• **PROBLEM TO SOLVE**: Lines with "ευρώ": pull these out of the listing below.
━━ THE RECORDS
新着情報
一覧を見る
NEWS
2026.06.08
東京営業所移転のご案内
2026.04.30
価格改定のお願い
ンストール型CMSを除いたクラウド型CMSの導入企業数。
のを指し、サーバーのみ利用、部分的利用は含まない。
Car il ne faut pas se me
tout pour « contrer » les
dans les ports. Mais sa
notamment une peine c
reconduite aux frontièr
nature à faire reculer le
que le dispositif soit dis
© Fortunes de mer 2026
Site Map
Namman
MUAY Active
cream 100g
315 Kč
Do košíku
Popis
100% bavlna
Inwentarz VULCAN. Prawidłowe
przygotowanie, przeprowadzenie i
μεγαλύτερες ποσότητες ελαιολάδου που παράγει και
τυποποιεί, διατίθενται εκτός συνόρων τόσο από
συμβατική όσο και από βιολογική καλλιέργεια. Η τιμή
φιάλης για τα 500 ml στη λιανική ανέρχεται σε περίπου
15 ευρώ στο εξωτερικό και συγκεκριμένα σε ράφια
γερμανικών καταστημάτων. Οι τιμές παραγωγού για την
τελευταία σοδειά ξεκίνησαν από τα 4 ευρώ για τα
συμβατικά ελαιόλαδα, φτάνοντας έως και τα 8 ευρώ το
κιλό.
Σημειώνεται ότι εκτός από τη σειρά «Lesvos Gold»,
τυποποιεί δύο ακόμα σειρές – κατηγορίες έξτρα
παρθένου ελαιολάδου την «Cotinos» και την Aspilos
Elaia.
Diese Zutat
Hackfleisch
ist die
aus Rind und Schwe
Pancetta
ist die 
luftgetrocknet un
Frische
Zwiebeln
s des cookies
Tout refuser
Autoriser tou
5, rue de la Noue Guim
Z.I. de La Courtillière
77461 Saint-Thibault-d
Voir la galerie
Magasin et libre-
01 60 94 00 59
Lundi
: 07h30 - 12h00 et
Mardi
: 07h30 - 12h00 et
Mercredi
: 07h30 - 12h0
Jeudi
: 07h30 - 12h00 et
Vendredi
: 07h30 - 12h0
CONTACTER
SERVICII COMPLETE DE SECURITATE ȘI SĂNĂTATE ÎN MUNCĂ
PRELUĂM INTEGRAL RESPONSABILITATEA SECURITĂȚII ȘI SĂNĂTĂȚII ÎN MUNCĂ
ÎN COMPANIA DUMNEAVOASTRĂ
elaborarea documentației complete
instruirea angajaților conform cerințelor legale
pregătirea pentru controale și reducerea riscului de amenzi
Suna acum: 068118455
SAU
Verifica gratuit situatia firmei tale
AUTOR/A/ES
━━━━
━━ THE RECORDS
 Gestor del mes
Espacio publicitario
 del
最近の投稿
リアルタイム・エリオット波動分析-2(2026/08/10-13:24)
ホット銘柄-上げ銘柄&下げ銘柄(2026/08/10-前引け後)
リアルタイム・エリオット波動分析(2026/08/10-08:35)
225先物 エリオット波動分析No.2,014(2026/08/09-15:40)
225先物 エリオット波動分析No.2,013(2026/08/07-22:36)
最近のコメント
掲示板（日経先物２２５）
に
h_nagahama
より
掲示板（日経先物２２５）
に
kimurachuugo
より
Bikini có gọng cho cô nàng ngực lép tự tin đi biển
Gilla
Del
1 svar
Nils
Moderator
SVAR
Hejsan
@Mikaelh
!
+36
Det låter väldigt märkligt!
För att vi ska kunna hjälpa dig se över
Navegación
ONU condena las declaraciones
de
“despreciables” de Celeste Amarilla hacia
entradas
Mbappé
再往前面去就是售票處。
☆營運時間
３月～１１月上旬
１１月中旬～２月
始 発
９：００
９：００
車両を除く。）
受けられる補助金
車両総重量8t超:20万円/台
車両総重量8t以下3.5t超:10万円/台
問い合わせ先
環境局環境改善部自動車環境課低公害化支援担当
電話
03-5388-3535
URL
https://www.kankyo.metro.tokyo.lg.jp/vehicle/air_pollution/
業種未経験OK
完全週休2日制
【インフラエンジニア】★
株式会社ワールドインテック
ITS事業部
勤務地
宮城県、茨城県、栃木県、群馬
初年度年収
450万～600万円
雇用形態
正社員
━━━━
━━ THE RECORDS
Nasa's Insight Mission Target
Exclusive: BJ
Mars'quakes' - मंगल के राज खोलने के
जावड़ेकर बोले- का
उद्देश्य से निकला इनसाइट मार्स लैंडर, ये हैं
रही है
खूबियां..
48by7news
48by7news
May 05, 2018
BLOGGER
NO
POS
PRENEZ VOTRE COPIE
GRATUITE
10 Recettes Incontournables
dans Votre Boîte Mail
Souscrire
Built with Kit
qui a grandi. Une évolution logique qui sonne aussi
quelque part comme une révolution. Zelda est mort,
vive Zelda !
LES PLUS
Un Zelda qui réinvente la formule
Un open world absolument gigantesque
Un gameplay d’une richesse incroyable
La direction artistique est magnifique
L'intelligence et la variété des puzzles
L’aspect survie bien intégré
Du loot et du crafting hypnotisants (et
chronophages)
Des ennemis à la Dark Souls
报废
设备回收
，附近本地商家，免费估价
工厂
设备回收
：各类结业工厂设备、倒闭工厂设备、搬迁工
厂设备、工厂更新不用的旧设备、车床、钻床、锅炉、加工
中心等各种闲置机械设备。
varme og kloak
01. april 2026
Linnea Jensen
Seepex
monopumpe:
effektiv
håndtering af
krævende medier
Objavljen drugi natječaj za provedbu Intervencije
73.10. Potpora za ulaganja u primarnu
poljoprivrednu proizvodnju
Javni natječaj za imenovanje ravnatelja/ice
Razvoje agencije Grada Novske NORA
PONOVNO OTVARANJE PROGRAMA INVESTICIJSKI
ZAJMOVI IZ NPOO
━━━━
• **OUTPUT OF THE TASK**:
15 ευρώ στο εξωτερικό και συγκεκριμένα σε ράφια
τελευταία σοδειά ξεκίνησαν από τα 4 ευρώ για τα
συμβατικά ελαιόλαδα, φτάνοντας έως και τα 8 ευρώ το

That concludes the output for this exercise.